▶ **GIVEN ENTRIES**
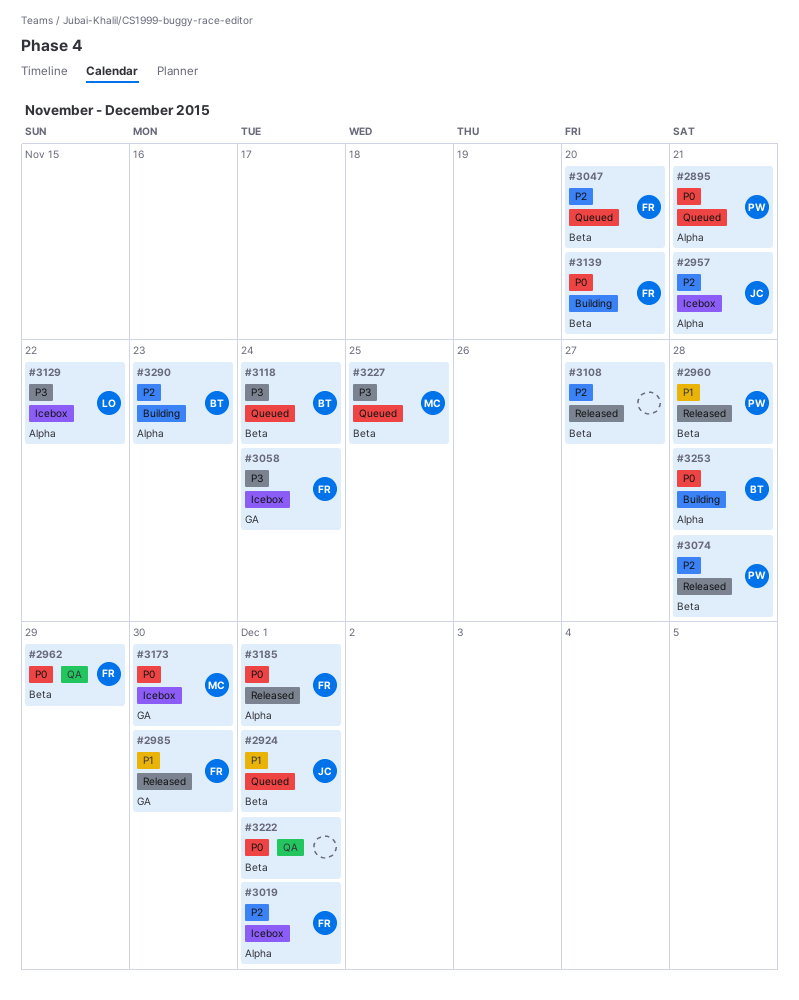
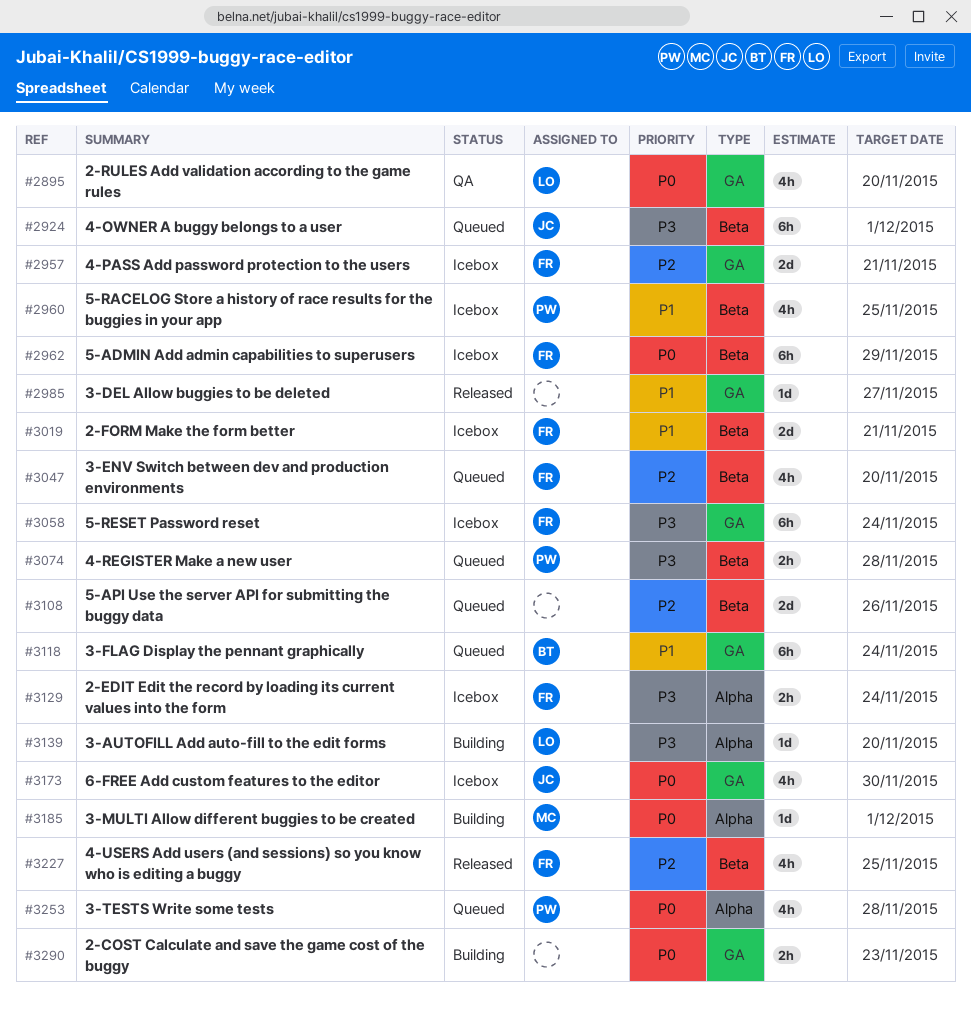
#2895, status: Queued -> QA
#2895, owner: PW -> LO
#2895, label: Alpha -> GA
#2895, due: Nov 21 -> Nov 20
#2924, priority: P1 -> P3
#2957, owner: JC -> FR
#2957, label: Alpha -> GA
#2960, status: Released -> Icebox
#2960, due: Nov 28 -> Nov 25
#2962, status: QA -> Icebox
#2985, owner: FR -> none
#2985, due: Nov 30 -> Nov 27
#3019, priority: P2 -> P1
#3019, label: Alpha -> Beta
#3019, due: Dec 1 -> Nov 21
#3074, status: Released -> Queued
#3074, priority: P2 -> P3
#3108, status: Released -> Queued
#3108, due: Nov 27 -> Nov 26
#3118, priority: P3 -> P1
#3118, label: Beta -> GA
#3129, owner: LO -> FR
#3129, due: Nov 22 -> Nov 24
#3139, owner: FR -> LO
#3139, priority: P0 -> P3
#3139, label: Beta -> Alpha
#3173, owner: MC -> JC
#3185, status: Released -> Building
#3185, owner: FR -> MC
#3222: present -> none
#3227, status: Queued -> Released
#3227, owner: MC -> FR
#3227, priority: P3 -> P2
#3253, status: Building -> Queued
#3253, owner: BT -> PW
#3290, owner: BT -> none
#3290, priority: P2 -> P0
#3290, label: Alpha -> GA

▶ **TASK INSTRUCTIONS**
For this exercise, return the records above in full and exactly, omitting the images.

▶ **SOLUTION TO THIS TASK**
#2895, status: Queued -> QA
#2895, owner: PW -> LO
#2895, label: Alpha -> GA
#2895, due: Nov 21 -> Nov 20
#2924, priority: P1 -> P3
#2957, owner: JC -> FR
#2957, label: Alpha -> GA
#2960, status: Released -> Icebox
#2960, due: Nov 28 -> Nov 25
#2962, status: QA -> Icebox
#2985, owner: FR -> none
#2985, due: Nov 30 -> Nov 27
#3019, priority: P2 -> P1
#3019, label: Alpha -> Beta
#3019, due: Dec 1 -> Nov 21
#3074, status: Released -> Queued
#3074, priority: P2 -> P3
#3108, status: Released -> Queued
#3108, due: Nov 27 -> Nov 26
#3118, priority: P3 -> P1
#3118, label: Beta -> GA
#3129, owner: LO -> FR
#3129, due: Nov 22 -> Nov 24
#3139, owner: FR -> LO
#3139, priority: P0 -> P3
#3139, label: Beta -> Alpha
#3173, owner: MC -> JC
#3185, status: Released -> Building
#3185, owner: FR -> MC
#3222: present -> none
#3227, status: Queued -> Released
#3227, owner: MC -> FR
#3227, priority: P3 -> P2
#3253, status: Building -> Queued
#3253, owner: BT -> PW
#3290, owner: BT -> none
#3290, priority: P2 -> P0
#3290, label: Alpha -> GA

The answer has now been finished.